** COLLECTED MATERIAL follows **

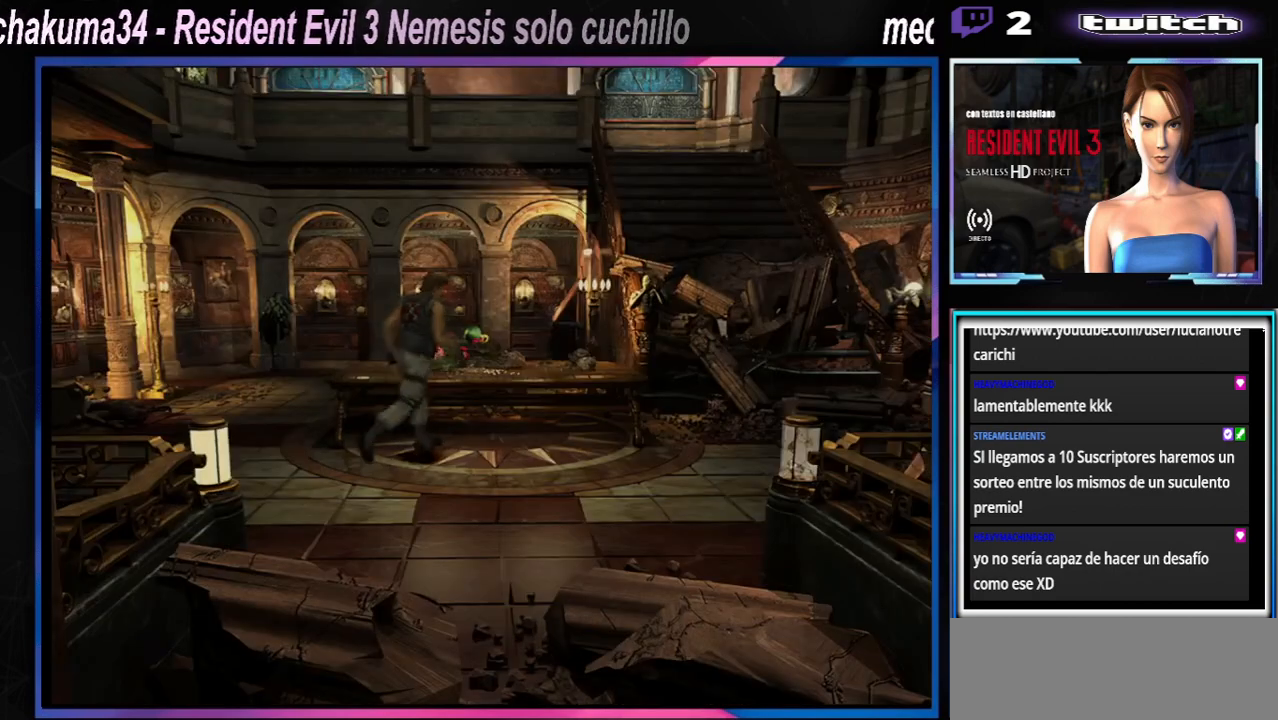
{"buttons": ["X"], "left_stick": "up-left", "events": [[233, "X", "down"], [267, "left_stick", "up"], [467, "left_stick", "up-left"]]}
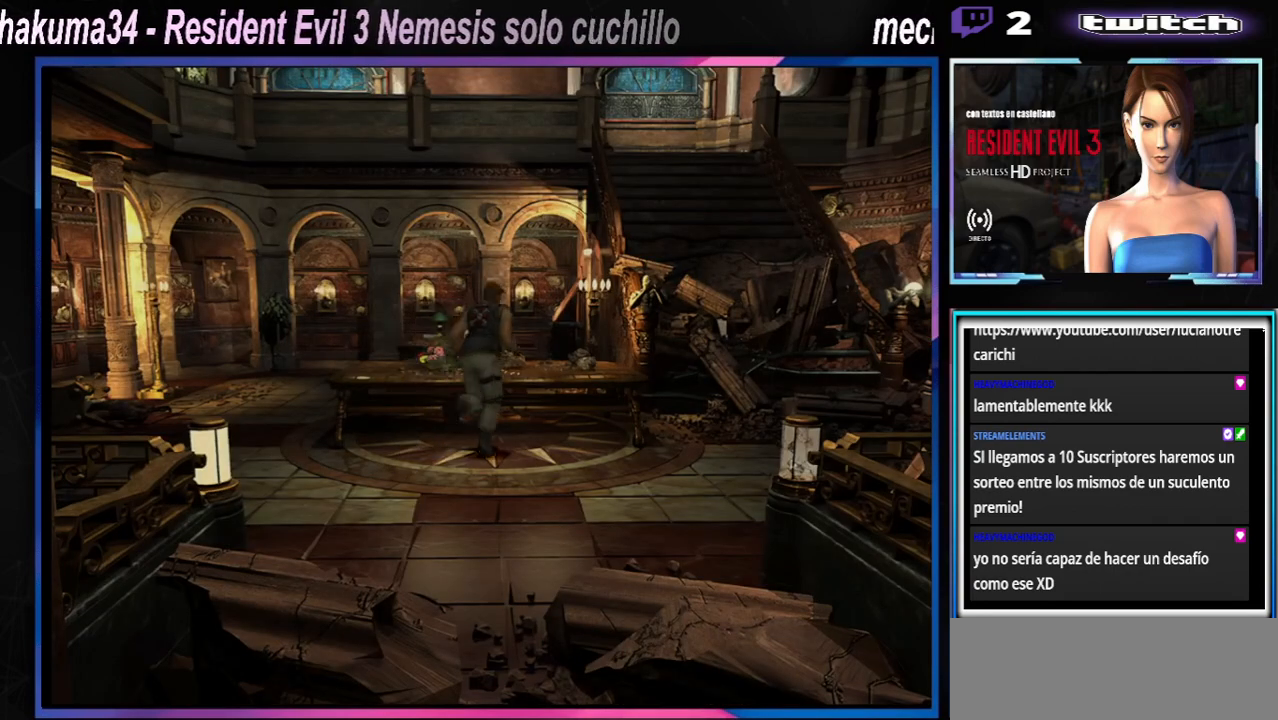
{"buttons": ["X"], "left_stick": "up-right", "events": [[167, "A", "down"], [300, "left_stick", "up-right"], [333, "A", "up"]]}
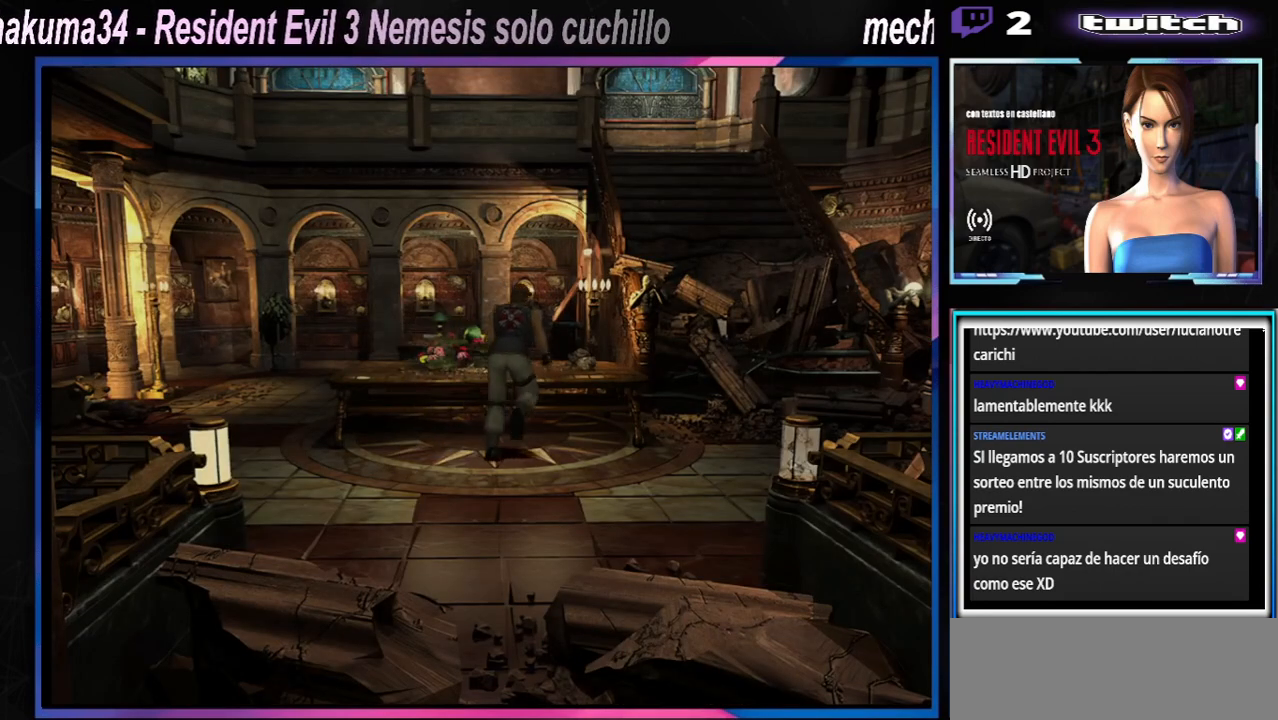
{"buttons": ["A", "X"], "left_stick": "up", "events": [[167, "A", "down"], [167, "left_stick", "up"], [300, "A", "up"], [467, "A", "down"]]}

** End of COLLECTED MATERIAL **

*THE TASK*
Once the pictures are set aside, please output all the data word for word.

*WRITTEN ANSWER*
{"buttons": ["X"], "left_stick": "up-left", "events": [[233, "X", "down"], [267, "left_stick", "up"], [467, "left_stick", "up-left"]]}
{"buttons": ["X"], "left_stick": "up-right", "events": [[167, "A", "down"], [300, "left_stick", "up-right"], [333, "A", "up"]]}
{"buttons": ["A", "X"], "left_stick": "up", "events": [[167, "A", "down"], [167, "left_stick", "up"], [300, "A", "up"], [467, "A", "down"]]}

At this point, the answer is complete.